Small molecules that disrupt the protein-protein interaction between MLL and menin show substantial antileukemic efficacy in cellular and murine models of KMT2A-rearranged AML.7,8  In addition, using a CRISPR/cas9 negative selection screen, Kühn and Armstrong confirmed wild-type MLL binding to menin was critical for expression of HOXA9, MEIS1, and FLT3 in NPM1-mutated AML cells.9  Cellular consequences of MLL-menin inhibition included growth arrest and induction of hematopoietic differentiation. Subsequently, this class of drugs was studied in murine models of NPM1/FLT3 mutated AML and shown to reduce leukemic burden, eliminate established leukemia, and improve survival.10  Two drugs that inhibit MLL-menin binding have recently entered clinical testing as single agents for AML (K0539, NCT04067336 and SNDX-5613, NCT04065399); after safety and dose optimization are established, efficacy testing will follow in patients with MLL-rearrangements or NPM1 mutations. Thus, MLL-menin inhibitors could emerge as important targeted therapies for NPM1c and KMT2A-rearranged AML and might open considerable therapeutic options.

Dzama and colleagues now take the logical step to combine MLL-menin targeted therapy with FLT3 inhibitors in preclinical models of FLT3-ITD+ AML and NPM1c or KMT2A rearrangements. As noted above, small molecule inhibition of MLL-menin interaction alone clearly induces differentiation of the leukemic clone. Here, MLL-menin inhibitors or a menin knockdown by short hairpin downregulated and dephosphorylated FLT3, potentiating kinase inhibitor antileukemic effects. A marked leftward shift in the 50% inhibitory concentration for combinations over the individual drugs was observed, indicating in vitro synergy. Encouragingly, the combination of MLL-menin inhibition and FLT3 inhibitor appeared to overcome clinically relevant, drug-resistant tyrosine kinase domain mutations in FLT3.3,4  Adding to these in vitro data, a murine model of KMT2A-rearranged, FLT3-ITD+ AML showed improved survival with the combination therapy.

These data are encouraging for eventual clinical translation, although several important questions remain unanswered. First, given known roles of FLT3 in regulating stem and progenitor populations, there is potential for significant myelosuppression from overlapping toxicity, which might not become manifest until human testing. Second, resistance to FLT3 inhibitors can develop by selection for cells whose growth is not dependent upon FLT3, including FLT3-wild-type clones.3  Further work is needed to characterize whether such cells’ growth requires MLL binding menin. In addition, because clinical use of FLT3 inhibitors induces differentiation, functional redundancy with MLL-menin inhibitors might fail to recapitulate the in vitro synergy suggested by preclinical studies. MLL-menin inhibitors also might more reasonably be combined with drugs that induce apoptosis and eliminate NPM1 mutated cells, such as BH3 mimetics or traditional cytotoxic chemotherapy. Last, the clinical translation of these results to KMT2A-rearranged patients may be limited by the low incidence of FLT3 comutations.

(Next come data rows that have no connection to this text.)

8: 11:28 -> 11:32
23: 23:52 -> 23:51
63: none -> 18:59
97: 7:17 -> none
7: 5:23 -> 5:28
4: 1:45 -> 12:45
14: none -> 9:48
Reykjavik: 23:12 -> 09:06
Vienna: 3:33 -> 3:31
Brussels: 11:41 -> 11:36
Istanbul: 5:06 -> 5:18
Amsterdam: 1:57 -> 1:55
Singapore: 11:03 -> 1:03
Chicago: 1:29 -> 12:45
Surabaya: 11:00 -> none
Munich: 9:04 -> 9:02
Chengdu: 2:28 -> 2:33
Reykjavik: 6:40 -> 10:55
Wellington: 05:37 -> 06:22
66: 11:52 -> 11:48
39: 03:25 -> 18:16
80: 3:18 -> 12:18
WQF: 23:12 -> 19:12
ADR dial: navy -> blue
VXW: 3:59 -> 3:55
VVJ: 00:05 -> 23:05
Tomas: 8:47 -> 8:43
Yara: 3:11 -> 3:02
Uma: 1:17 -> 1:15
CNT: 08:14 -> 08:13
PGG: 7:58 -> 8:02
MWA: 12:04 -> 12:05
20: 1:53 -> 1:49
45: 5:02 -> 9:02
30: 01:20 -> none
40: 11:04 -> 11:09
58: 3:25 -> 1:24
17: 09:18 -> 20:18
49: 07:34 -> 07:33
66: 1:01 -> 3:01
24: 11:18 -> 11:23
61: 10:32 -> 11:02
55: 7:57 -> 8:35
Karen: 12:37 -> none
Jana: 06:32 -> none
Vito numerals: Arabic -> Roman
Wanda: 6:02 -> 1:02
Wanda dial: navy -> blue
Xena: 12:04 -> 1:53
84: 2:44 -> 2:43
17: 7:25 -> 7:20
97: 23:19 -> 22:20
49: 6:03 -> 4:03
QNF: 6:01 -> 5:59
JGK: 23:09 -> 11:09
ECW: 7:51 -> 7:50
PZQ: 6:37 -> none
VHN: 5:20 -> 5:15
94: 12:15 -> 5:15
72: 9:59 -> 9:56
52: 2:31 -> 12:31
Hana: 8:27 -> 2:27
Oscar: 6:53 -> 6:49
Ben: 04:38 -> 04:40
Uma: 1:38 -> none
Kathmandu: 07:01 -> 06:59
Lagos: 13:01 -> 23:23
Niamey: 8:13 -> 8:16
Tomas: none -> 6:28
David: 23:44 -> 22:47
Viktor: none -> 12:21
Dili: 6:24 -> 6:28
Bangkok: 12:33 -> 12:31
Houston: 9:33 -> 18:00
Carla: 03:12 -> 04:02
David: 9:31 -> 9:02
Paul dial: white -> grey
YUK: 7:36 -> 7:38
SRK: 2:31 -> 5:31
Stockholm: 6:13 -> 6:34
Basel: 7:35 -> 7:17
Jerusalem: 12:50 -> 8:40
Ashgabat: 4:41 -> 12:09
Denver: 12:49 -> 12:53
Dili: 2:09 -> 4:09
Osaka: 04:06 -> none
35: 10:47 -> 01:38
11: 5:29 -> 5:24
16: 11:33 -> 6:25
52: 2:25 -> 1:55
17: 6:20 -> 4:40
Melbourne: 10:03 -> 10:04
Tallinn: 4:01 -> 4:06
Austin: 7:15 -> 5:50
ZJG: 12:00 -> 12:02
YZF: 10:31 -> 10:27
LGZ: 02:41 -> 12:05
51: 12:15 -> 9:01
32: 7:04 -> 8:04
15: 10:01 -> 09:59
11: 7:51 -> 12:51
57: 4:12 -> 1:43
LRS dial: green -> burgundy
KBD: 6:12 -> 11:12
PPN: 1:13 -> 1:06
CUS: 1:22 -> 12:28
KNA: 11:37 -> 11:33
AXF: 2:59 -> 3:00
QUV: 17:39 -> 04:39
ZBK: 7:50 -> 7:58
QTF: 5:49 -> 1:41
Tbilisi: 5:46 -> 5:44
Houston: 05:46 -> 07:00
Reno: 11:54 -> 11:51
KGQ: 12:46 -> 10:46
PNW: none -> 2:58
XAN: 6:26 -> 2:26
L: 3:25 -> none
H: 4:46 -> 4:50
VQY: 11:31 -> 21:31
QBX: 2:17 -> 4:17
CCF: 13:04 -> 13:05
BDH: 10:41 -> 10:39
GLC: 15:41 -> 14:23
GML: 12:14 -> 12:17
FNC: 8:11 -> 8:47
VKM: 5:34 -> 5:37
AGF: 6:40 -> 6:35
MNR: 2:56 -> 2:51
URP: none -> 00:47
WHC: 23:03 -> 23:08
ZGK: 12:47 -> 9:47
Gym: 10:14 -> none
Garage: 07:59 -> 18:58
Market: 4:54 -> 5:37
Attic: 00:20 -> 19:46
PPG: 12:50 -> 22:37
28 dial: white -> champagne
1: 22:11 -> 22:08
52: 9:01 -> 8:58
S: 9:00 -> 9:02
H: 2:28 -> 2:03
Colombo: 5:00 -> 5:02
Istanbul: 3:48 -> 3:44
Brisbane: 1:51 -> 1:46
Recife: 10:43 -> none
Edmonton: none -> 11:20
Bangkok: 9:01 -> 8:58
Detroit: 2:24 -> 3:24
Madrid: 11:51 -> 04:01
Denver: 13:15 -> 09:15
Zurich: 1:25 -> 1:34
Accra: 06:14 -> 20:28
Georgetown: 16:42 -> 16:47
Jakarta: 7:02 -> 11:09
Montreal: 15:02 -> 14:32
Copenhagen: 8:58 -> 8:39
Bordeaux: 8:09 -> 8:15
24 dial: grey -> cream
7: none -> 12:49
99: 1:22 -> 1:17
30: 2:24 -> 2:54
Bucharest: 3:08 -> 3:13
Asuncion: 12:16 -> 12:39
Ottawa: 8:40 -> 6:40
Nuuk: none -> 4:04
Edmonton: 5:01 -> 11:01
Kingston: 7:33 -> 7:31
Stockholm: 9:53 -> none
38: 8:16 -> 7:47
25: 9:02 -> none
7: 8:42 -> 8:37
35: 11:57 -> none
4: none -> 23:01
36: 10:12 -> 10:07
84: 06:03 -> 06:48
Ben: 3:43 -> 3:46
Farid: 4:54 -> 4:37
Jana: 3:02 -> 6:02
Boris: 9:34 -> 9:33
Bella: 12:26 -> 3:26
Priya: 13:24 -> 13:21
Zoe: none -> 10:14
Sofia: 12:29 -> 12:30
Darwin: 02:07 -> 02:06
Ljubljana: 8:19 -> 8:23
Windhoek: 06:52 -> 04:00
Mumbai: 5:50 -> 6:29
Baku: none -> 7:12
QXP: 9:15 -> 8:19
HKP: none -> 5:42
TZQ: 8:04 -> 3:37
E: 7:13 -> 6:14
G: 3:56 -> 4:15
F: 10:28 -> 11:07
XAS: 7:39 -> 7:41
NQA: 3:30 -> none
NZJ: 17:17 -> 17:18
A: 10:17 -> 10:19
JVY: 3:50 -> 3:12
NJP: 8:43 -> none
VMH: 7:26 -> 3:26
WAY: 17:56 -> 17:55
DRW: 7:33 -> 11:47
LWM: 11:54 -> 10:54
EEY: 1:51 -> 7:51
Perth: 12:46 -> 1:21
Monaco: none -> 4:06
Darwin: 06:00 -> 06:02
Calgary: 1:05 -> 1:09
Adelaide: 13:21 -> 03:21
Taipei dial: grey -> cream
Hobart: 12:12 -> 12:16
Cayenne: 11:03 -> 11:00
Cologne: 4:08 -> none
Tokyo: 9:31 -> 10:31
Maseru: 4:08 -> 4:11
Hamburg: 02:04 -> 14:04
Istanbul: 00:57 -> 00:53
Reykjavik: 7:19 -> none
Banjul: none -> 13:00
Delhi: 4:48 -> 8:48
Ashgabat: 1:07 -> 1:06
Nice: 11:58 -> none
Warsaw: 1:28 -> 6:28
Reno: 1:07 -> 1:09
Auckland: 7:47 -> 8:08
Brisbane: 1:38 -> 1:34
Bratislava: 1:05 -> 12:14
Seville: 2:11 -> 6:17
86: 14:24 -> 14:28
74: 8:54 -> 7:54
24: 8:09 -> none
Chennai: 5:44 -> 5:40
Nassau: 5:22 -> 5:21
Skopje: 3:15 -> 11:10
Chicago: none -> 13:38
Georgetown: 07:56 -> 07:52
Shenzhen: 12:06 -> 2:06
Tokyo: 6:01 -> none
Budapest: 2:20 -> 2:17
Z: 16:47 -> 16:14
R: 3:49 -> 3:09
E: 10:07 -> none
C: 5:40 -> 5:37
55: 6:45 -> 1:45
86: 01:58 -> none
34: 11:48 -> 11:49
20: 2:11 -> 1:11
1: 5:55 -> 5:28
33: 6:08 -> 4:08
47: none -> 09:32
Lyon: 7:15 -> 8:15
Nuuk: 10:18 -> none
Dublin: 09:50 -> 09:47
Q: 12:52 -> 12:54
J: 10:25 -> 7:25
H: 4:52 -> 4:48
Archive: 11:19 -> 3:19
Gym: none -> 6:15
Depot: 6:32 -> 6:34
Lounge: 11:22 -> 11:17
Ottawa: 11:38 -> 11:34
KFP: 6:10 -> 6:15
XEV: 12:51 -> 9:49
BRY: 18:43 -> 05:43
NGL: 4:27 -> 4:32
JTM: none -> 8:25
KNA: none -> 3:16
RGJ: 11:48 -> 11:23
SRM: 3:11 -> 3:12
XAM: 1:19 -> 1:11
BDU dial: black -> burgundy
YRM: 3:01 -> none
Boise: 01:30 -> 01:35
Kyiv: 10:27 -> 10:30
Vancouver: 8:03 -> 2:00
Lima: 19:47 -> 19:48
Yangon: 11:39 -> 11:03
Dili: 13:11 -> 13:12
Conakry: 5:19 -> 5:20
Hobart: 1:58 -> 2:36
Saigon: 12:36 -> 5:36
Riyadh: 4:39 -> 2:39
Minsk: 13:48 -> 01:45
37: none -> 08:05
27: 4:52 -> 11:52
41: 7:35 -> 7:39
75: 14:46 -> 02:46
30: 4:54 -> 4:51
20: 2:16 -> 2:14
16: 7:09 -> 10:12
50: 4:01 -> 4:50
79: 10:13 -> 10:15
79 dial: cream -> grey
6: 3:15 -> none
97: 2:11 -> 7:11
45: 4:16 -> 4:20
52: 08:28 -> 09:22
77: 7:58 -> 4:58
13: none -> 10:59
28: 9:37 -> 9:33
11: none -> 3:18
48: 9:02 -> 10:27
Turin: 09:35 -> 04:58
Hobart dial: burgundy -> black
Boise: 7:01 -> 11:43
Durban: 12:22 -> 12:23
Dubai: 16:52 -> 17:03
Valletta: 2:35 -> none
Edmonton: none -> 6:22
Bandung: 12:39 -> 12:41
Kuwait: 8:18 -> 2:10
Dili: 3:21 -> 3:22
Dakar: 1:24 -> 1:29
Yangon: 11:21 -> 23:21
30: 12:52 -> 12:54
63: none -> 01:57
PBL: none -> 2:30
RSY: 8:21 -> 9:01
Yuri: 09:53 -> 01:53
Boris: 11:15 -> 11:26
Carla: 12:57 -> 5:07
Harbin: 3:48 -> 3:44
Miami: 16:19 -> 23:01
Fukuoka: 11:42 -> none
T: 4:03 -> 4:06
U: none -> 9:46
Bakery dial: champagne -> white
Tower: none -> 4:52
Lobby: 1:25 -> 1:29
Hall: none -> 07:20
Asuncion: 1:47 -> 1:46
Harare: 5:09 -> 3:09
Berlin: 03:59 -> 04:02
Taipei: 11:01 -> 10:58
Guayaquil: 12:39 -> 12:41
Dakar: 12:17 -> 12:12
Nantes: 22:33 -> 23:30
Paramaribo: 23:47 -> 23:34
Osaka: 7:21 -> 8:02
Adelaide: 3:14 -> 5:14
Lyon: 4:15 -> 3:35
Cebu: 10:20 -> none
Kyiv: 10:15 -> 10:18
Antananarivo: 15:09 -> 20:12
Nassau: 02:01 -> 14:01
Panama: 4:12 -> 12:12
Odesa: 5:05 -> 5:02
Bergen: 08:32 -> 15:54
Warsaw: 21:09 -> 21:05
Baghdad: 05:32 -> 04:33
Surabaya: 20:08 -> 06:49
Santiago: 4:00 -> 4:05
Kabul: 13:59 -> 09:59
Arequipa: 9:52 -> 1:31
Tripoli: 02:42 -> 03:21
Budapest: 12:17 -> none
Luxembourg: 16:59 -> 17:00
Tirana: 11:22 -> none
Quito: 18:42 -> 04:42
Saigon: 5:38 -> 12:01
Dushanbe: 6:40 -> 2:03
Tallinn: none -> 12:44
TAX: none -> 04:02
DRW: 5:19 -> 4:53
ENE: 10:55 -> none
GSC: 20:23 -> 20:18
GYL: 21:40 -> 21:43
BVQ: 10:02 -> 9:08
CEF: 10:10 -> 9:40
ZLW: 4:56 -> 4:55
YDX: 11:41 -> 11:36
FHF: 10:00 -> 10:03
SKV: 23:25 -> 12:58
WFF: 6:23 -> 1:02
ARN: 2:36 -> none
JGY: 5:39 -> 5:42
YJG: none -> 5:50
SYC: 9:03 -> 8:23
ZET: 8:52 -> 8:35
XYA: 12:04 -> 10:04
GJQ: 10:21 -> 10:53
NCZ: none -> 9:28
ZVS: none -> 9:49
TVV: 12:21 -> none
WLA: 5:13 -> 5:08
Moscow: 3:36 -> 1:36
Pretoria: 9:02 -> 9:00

Overall, however, these are encouraging data with a clear translational application. Results of single-agent MLL-menin inhibitor trials in NPM1c and KMT2A-rearranged AML are eagerly awaited. With these data, Dzama and colleagues have cleared a path to show the next step for dual-novel targeted agent regimens for these patients.

Conflict-of-interest disclosure: The author reports consultancy or advisory board membership for the following: Abbvie, Astellas, Daiichi Sankyo, Actinium Pharmaceuticals, Syndax, Loxo, Forma; and research funding (to institution) from: Abbvie, Astellas, Daiichi Sankyo, Bayer, Fujifilm.